It is the eleventh day of Occupying Action in Hong Kong. We have faced violence, threats from the government, and plots between the police and the gangs. The crowds are smaller this week than last, but still, every day, especially in the evening, there are thousands of protesters at the three occupied areas. We are more determined than ever to continue to stand firm for our citizens’ rights to experience a true democracy and universal suffrage in Hong Kong, our home and a place in China where we still have freedom of speech and expression.

The protests began when the Hong Kong Federation of Students and Scholarism demonstrated outside of the government headquarters on September 22 in response to the government’s proposed plan to take away our right to nominate the candidates for Chief Executive Election in 2017, effectively silencing our voices and opinions.

From there, the movement grew and by September 28, the police initiated their first major crackdown against protestors.The armed police used tear gas and pepper spray and threatened the protesters with even more violent action to clear the crowd. I was there that day as my organization HER Fund, which works with grassroots women’s groups, was one of the organizations supporting the students’ demonstration.

When the police came, we had no time to fear, our determination to resist and to struggle for our future moved us to occupy the space that we know belongs to us and to take a stand for the freedom that we want and the rights that we deserve. Peacefully, we sat down as conscientious citizens, as did people in Mongkok and Causeway By, other parts of the city. The protesters sustained the occupation by blocking the road, stopping the buses, and setting up road blocks with wooden racks, garbage bins, and anything they could get on the street.

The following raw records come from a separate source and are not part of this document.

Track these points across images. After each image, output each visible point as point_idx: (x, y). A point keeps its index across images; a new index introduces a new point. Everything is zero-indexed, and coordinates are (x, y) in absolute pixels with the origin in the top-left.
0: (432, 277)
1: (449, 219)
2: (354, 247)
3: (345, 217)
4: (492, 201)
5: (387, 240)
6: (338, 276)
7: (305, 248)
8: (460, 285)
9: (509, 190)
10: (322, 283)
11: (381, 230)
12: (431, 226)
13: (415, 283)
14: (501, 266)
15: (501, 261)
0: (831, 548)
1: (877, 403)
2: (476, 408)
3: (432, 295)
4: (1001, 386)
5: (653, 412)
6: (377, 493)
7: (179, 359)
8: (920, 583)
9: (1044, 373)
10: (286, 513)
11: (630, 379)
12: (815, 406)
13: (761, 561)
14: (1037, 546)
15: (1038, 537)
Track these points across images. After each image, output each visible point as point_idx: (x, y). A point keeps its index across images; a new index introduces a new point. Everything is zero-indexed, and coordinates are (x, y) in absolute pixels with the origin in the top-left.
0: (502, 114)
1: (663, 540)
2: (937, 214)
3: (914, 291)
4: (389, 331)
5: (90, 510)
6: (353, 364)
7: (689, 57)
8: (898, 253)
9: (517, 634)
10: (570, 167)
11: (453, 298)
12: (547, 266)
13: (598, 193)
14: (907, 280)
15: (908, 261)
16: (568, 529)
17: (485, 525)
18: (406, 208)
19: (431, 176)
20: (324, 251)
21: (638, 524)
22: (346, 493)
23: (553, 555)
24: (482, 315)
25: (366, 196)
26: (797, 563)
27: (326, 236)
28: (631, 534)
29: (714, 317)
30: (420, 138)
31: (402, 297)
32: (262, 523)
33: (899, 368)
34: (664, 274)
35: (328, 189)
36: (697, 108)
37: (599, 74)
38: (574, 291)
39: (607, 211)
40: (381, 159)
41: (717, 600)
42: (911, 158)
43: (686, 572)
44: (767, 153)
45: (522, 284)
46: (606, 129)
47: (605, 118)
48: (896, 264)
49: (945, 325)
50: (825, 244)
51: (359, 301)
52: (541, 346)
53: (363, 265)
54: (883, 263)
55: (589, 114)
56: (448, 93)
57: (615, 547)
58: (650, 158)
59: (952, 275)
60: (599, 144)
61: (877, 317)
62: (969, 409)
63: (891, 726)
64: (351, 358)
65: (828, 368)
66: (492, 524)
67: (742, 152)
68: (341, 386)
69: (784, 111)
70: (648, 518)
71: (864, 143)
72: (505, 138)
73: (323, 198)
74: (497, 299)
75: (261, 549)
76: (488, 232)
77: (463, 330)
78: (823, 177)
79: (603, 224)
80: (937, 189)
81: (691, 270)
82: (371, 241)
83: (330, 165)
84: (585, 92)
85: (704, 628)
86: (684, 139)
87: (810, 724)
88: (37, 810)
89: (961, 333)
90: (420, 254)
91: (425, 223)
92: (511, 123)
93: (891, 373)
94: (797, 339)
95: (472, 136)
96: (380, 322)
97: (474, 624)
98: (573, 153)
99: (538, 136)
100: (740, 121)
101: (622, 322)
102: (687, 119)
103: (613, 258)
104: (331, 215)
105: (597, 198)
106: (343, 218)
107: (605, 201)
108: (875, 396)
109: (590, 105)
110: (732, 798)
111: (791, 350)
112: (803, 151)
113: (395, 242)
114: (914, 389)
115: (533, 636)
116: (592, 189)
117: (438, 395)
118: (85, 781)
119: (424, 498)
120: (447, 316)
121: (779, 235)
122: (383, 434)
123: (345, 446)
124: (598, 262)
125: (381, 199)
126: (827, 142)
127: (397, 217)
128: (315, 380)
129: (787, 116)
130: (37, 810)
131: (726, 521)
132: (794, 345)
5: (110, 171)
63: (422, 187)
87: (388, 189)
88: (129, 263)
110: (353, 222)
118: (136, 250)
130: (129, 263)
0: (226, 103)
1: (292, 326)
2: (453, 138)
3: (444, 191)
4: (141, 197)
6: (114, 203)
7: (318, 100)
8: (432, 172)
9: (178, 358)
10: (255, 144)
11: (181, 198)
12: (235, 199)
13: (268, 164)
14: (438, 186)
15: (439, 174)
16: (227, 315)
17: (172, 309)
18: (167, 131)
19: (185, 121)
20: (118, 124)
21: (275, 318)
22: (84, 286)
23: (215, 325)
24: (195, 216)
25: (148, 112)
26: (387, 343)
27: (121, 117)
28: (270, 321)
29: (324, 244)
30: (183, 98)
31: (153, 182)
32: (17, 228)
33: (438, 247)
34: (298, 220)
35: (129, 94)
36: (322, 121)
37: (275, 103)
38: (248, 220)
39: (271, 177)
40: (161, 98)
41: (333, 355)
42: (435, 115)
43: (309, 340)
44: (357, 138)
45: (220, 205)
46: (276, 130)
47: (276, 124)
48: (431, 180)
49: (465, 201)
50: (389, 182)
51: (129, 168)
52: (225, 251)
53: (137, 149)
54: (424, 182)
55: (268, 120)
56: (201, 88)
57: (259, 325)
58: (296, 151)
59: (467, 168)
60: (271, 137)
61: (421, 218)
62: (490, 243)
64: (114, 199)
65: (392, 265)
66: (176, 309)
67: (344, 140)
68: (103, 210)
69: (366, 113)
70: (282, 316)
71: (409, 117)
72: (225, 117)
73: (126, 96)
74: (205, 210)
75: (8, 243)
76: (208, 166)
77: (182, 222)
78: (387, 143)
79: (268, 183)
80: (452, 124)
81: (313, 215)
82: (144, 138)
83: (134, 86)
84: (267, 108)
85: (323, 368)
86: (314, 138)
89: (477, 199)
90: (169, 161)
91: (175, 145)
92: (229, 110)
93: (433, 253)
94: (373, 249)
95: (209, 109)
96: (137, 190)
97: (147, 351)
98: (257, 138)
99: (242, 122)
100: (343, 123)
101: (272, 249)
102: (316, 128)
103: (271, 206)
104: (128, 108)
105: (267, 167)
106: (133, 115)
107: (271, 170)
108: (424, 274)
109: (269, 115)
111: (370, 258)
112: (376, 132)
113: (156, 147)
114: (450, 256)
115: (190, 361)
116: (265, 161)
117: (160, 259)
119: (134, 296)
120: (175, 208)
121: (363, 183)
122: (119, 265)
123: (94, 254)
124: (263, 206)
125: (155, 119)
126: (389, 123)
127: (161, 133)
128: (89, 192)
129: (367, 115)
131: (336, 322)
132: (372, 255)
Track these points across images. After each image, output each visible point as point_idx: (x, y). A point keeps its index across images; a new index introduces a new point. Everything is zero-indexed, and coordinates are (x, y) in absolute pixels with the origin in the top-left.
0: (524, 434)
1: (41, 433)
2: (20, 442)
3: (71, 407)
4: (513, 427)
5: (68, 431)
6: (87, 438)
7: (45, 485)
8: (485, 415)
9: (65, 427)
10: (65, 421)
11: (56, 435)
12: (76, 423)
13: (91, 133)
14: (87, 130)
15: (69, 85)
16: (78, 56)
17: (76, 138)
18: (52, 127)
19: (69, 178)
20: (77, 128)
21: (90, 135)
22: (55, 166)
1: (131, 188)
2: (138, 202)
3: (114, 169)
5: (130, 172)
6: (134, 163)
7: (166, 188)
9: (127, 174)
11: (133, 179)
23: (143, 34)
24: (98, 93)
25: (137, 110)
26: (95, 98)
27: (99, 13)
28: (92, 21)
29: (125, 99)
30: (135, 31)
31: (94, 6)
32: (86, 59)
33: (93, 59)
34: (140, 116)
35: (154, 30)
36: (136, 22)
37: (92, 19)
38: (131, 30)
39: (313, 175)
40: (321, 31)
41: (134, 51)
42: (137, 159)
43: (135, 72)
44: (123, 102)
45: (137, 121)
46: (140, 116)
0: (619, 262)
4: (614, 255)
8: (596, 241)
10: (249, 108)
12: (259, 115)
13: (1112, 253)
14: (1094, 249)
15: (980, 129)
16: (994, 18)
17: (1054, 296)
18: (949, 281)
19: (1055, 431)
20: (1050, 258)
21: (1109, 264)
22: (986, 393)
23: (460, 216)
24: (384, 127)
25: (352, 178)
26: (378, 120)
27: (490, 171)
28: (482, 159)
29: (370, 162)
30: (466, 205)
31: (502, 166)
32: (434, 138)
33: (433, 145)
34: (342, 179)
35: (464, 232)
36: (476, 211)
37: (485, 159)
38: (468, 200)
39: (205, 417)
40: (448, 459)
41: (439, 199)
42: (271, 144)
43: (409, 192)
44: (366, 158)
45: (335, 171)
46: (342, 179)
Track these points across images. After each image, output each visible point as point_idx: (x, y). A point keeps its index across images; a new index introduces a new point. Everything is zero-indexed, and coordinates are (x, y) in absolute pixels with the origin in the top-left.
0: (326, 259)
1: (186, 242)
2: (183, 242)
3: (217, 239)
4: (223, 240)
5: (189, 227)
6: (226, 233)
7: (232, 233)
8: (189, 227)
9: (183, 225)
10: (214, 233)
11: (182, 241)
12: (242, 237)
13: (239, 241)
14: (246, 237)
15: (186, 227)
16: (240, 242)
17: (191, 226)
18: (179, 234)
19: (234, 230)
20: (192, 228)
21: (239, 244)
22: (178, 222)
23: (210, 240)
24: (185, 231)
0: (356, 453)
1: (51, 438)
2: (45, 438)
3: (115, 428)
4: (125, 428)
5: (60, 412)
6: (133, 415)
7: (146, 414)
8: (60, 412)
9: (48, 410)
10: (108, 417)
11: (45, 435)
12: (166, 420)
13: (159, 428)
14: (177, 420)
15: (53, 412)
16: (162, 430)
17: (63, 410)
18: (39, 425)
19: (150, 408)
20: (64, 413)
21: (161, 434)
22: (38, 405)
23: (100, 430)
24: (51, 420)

For days, I stayed in the occupied area of the Mongkok district. Many people stopped by to support the efforts. They donated water, food, yellow ribbons, free mobile charging services and more. Some helped us make yellow ribbon to distribute to the people visiting the area. We cheered for each other and shared our views in the open street forum. It was so peaceful and empowering to us, the togetherness and solidarity as we struggled for a better Hong Kong with true democracy.

Then came more violence. On October 3, we were threatened with brutality by the oppositions. They swore at us, yelled at us to clear the stage of the occupied area, tore down the cover, sexually assaulted some of the women protesters, and beat the protesters who resisted and tried to protect the occupying space.

Women’s groups spoke out against these act of violence but there has been no response from the government; even the Equal Opportunities Commission and Women’s Commission has not said a word. Instead, every day, the authorities say threatening and distorted statements about our occupying action. We have to struggle on our own. Just today, the Hong Kong Women’s Coalition, one of HER Funds’ past grantees, began setting up a hotline for women protesters who need help if they experience sexual harassment or assault.

Women’s groups have played an essential role in the occupation on the streets. HER Fund grantee partners have mobilized more women to join in the movement and have helped them have a voice during this important time. For example, some created street forums to tell everyone in Hong Kong and the world that we, as women, and as citizens in Hong Kong, want to defend our human rights and social justice. There have been story-sharing sessions, where women have shared stories about using umbrellas to protect themselves from the pepper spray and expressed their fear and anger and their wishes for true democracy in Hong Kong.

One young woman said, “I can’t believe this could happen in Hong Kong, we are very peaceful protesters and we have not been violent at all. When the tear gas hit us, we are so frightened yet our conscience told us that we should not withdraw.”

I am with her. We love Hong Kong and we know our resistance is the only way to fight for our dreams: A better place with freedom and human rights protection! We also know the road toward sustained democracy is long with real harsh challenges ahead, but we will never give up. Our struggle will prevail. We will persist in our occupying action until the government withdraws the political reform proposal.

Fortunately, the government is now willing to open dialogue with the students’ representatives and a meeting will be held on October 10. We will see what happens. But come what may, we, the people in Hong Kong, will continue to persist our demands for true democracy.

 

Linda To is the Executive Director of HER Fund and a participant in Hong Kong’s Umbrella Movement.